- List of tasks -
- a) In the comment thread on deporting undocumented workers, who posted the comment dated Jan 31 2025 at 12:46am?
- b) Resume the comment thread on deporting undocumented workers, picking up after its final line.

- Passage for review -
# # # # #
42% of farm workers are undocumented. Employment skews large firm.
Jose Pablo
Jan 30 2025 at 3:01pm
To be clear, none of this means that deporting undocumented workers is necessarily a bad idea.
What would be the benefits of doing so?
It is certainly terrible for those being deported. So, from an utilitarian perspective, any potential benefits would need to outweigh the immense individual suffering caused—not just by the deportation itself but even by the constant fear of being removed while simply trying to live a normal life.
I fear that what makes mass deportation popular is not a rational cost-benefit analysis but rather the satisfaction some people derive from witnessing the suffering of others. It gives them a sense of superiority, a feeling that they are “better”. Particularly so when those suffering are the “non-us” (though some of our neighbors and, definitely, most of our “in-laws” could also do the trick).
Sometimes, I don’t like humans
Mactoul
Jan 31 2025 at 12:46am
How can such a calculation be made? Plus, any utilitarianism that neglects the political dimensions is neglecting the very point of deportations–that the deportees are undocumented non-citizens
This is entirely a prejudiced understanding of the matter. There is no basis on which such a claim can be made.
Alexander Search
Jan 31 2025 at 9:57am
What is citizenship? Why is citizenship important?
# # # # #
- Entries supplied -

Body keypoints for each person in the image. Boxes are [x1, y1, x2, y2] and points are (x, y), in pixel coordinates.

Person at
# # # # #
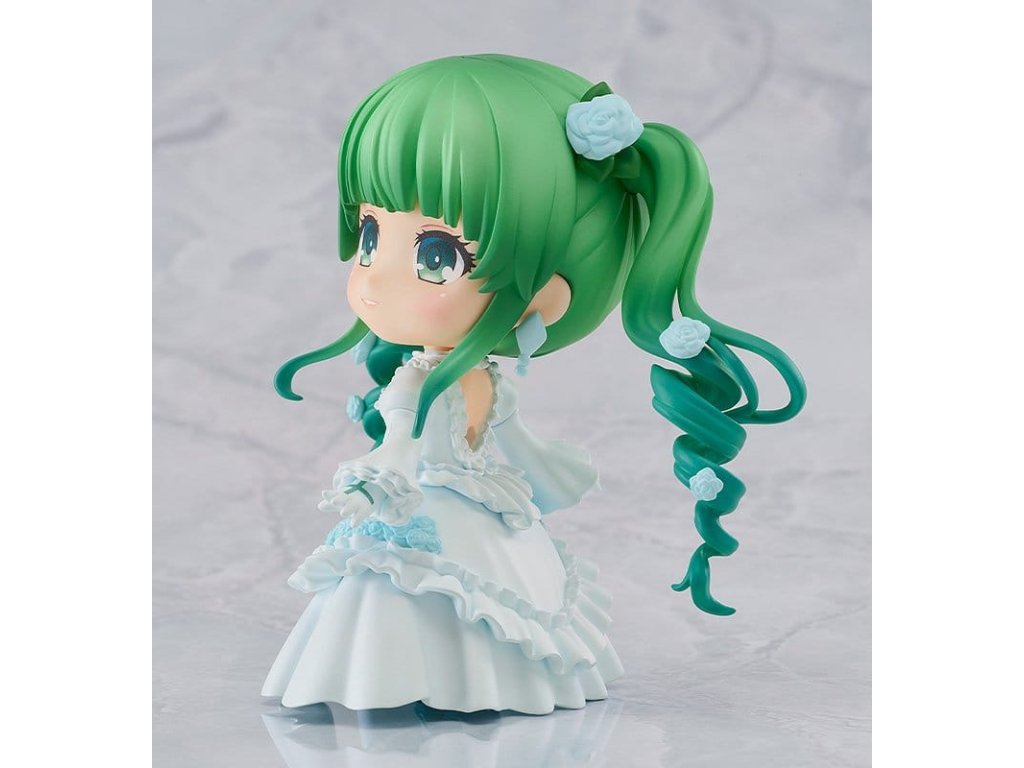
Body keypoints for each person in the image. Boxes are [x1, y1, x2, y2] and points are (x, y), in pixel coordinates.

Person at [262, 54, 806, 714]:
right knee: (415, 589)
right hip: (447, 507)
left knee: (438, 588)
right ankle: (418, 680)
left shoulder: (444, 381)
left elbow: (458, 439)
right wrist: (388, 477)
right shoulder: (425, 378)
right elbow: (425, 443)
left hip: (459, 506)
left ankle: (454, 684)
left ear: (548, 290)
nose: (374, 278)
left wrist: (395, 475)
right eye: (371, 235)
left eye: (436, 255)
# # # # #
- Per-task outputs -
- a) Mactoul

- b)
Is it like ownership? Collectively, Americans own America, not just a car each and a house or two, but all of it? Californians share ownership of Texas and Texans share ownership of California, and Americans, as a group, are reluctant to sell any of it to others?
Is it like club membership? Only Member Americans get to use the swimming pools and golf courses in Club America? Possibly because they’ve bought membership passes or belong to respected families?
Is it like a company rewards program? Americans, after registering at Store America, get 10% off when they buy U.S.-made products and pay 10% more when they buy things from Store America’s rivals?
Is it like a birth certificate, proof of some ancestral connection? America is one big family reunion? Americans fight at Thanksgiving, but they get annoyed when people without blood ties crash the party?
Is like employment? Americans have filled out the paperwork and gotten ID badges from the boss, so they’re allowed past the front door?
Is it like gang membership? Americans have beef with other gangs, so they brawl with others for bragging rights and territory?
Is it like social arrangements in the past? Communication and travel are limited, and human labor is valued, so Americans mainly stay, and are encouraged to stay, within one territory, under the protection and administration of a single figure? Relative isolation protects Americans from non-Americans who might travel into their territory?
Is it like logistics management? Americans register their names in a central database, and administrators dutifully track them so they can allocate resources to all Americans in an orderly and efficient manner?
Is it like fandom? Americans have similar recreational interests, and their fondness for those interests, bordering on obsession, manifests itself as performative conflict? Team Edward gets into a rap battle with Team Jacob? Americans’ mascot pretends to beat up other teams’ mascots on the field of play?
Is it like confirmation or conversion into a religious community? Americans are committed to truth and understanding, and so they wholly dedicate themselves, by avoiding distraction from others, to self-improvement?
Is citizenship like any of the analogies above? Should it be? What should citizenship be like and why?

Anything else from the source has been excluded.